One of the biggest tech acquisitions ever revolves around cloud computing.
IBM announced the acquisition of open-source software developer Red Hat Monday in a cash deal worth $34 billion.
IBM’s President and Chief Executive Officer Ginni Rometty called the deal “a game-changer” that beefs up the company’s cloud portfolio—specifically its hybrid cloud offerings—in both commercial and public sector markets. Under the deal, Red Hat will become a distinct unit of IBM’s hybrid cloud division, but its considerable open source technology offerings will augment IBM’s existing cloud capabilities.
“IBM is committed to being an authentic multi-cloud provider, and we will prioritize the use of Red Hat technology across multiple clouds,” said Arvind Krishna, senior vice president of IBM Hybrid Cloud. “In doing so, IBM will support open source technology wherever it runs, allowing it to scale significantly within commercial settings around the world.”

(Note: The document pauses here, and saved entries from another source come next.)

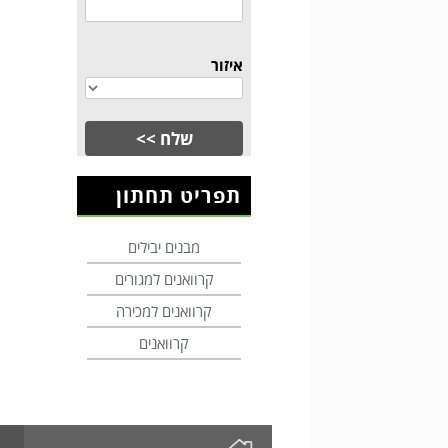
איזור
תפריט תחתון
מבנים יבילים
קרוואנים למגורים
קרוואנים למכירה
קרוואנים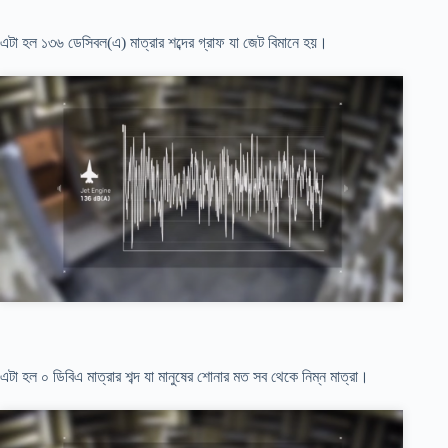
এটা হল ১৩৬ ডেসিবল(এ) মাত্রার শব্দের গ্রাফ যা জেট বিমানে হয়।
এটা হল ০ ডিবিএ মাত্রার শব্দ যা মানুষের শোনার মত সব থেকে নিম্ন মাত্রা।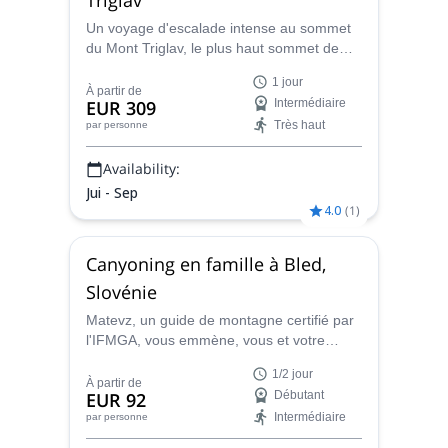
canyons profonds, des rivières émeraude, de belles
montagnes, des gens formidables, un bon rire, tout
Un voyage d'escalade intense au sommet
du Mont Triglav, le plus haut sommet de
ce que vous voulez.
Slovénie, en compagnie de Matevz, un
J'ai hâte de vous rencontrer !
1 jour
guide de montagne de l'IFMGA.
À partir de
EUR 309
Intermédiaire
Très haut
par personne
Availability:
Jui - Sep
4.0
(
1
)
Canyoning en famille à Bled,
Slovénie
Matevz, un guide de montagne certifié par
l'IFMGA, vous emmène, vous et votre
famille, dans une fantastique expérience de
1/2 jour
canyoning d'une demi-journée, à la
À partir de
EUR 92
Débutant
découverte de sites exceptionnels à Bled.
Intermédiaire
par personne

IBM’s acquisition of Red Hat is one of the largest tech acquisitions in history, and it comes as IBM is looking to compete with Google, Amazon Web Services and Microsoft for a larger share of a $180 billion cloud market. The buy also mirrors Microsoft’s $7.5 billion purchase of open source code sharing service GitHub, though Rometty said Microsoft’s move was “irrelevant” to IBM and Red Hat’s deal.
Red Hat has hundreds of contracts in the public sector, with its open source tech underpinning many of the thousands of data centers the federal government operates. IBM, meanwhile, is a long-time government contractor and provider of hardware and software that has at times over the past five years dealt with declining revenue.
IBM’s federal cloud business, however, has been lucrative, and its purchase of Red Hat should help it compete for more government business given that hybrid cloud offerings are the most popular for federal agencies.
“The public sector and especially federal and state governments can all benefit from using more technology with open source underpinnings and services it can bring to all citizens,” Krishna said in a call with reporters.